There have been alarming news reports about how graduates and post-graduates are applying for Class IV services in Maharashtra and how nearly a third of the 93,000 applicants for 62 police courier jobs in Uttar Pradesh had doctorates. With more people moving away from agriculture sector jobs to services, the pool of applicants is now an ocean of missed opportunities. There’s a big rush for any kind of Government jobs as they provide what has become elusive today — job security, salaries that are routinely revised and a relatively good beginners’ package. The minimum Government salary is now Rs 18,000 per month, higher than what 70 per cent employed people make in this country in desolate times. No data encapsulates this better than the Hindi film Dream Girl, where Ayushmann Khurrana plays an educated young man from Mathura, who has pursued the conventional path of BA, MA and MPhil but finds himself without a job. Out of sheer desperation, he signs up for a phone-sex call centre simply because it promises an income that his degrees cannot give him.

Undoubtedly, this trend is setting off a socio-economic transformation. At one level, it is offering recourse to students who are not academically brilliant and won’t make the cut in higher institutions, just plain regulars who, however, make up the bulk of our educated workforce. At another level, it also means we are dilluting their core competence, productivity and belief that education and knowledge are tools for an elevated life. We are teaching them the art of compromise, building values numerically than holistically. In fact, if basic skills like driving and cooking can earn people the moolah, then our young may just give up the idea of “becoming a graduate,” still an aspiration that parents sacrifice their earnings for across the vast hinterland of India. If that benchmark is seen as a redundancy, then it is another challenge in a country where literacy is often mistaken to be good enough as an education, compromising the overarching process of evolution of the mind. Let’s not forget the last Annual Status of Education Report (ASER) which found that one out of every four Class VII students in rural India is unable to read even a Class II text and over one in two Class VIII students cannot solve a problem that involves basic division.

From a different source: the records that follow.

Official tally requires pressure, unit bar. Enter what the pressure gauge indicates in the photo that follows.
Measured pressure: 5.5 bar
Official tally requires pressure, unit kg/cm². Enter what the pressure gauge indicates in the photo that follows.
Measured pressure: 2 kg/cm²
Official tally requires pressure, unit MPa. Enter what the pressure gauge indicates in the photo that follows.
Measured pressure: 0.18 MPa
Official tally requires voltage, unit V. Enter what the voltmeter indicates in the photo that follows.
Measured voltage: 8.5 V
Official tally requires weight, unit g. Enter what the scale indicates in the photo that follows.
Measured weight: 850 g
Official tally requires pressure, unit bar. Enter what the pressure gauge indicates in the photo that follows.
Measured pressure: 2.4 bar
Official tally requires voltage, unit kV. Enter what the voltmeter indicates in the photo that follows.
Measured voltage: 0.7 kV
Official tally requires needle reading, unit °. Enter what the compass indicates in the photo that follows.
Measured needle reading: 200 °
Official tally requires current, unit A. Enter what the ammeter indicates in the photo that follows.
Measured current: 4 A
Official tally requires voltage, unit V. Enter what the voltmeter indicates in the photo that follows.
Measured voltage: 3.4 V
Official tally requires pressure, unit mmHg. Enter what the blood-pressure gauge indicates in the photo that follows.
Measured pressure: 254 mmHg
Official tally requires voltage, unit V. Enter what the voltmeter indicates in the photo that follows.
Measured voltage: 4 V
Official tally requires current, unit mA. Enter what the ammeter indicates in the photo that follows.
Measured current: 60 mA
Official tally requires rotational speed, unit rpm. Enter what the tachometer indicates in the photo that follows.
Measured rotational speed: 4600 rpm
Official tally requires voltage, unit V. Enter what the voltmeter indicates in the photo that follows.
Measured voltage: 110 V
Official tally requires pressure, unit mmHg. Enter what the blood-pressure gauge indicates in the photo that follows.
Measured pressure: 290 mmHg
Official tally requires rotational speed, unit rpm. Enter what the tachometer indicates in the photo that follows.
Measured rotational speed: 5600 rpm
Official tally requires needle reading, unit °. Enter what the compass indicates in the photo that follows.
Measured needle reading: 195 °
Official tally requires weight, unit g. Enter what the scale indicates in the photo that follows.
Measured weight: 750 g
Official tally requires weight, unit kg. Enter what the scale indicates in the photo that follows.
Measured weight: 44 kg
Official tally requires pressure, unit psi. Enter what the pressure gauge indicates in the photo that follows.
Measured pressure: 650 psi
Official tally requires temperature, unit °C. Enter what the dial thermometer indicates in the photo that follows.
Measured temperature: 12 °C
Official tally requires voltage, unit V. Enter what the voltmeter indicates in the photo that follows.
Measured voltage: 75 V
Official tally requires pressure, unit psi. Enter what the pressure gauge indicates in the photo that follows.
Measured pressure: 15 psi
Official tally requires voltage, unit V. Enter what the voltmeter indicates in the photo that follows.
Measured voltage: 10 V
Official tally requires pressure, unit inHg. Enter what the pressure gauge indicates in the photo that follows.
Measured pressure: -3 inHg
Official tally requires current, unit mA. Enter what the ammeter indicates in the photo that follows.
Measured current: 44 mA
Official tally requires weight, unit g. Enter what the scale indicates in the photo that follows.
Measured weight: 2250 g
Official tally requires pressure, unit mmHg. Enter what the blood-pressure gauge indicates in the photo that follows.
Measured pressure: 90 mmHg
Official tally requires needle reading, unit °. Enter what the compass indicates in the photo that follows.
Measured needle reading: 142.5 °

In the end, there is the socio-psychological impact of levelling out to a bare median, of a graduate and a class VIII dropout being forced into the same bloodstream. Is a compromise ever happy when you are told that excellence should be your only pursuit? Besides crushed expectations can have ramifications in the form of increased manifestation of disturbing and deviant behaviour among the youth.  

How then can we customise higher education for a segmented job market rather than dumping a one-size-fits-all formula on sectors that can hire but need specific domain knowledge? How can we make our graduates job-ready? As a recent skill research has shown, employers found 80 per cent of Indian engineering graduates failing to meet minimum requirements for a hire. Many such firms say prospective candidates lack sufficient industry experience because our courses are too theoretical and not application-oriented. There must be an industry-aided skill requirement map so that the problem of over-qualification, as evidenced by the latest job rush queues in Maharashtra, does not dash hopes. Besides, there must be a provision for career-long skill upgradation given that the economic paradigm can change due to technological breakthroughs and fluidity of the economy. There should be enough start-up incentives for engineers to set up small units that are viable. Yes, use of Artificial Intelligence (AI) may kill some traditional jobs but as seen with the IT revolution, they also encourage an allied layer of human services and talent. That spinoff is often overlooked in umbrella decisions. The jobs crisis is severely threatening our demographic dividend, given that half our population is below the age of 25. But a potential asset could become our biggest liability if we don’t look at the bigger picture now.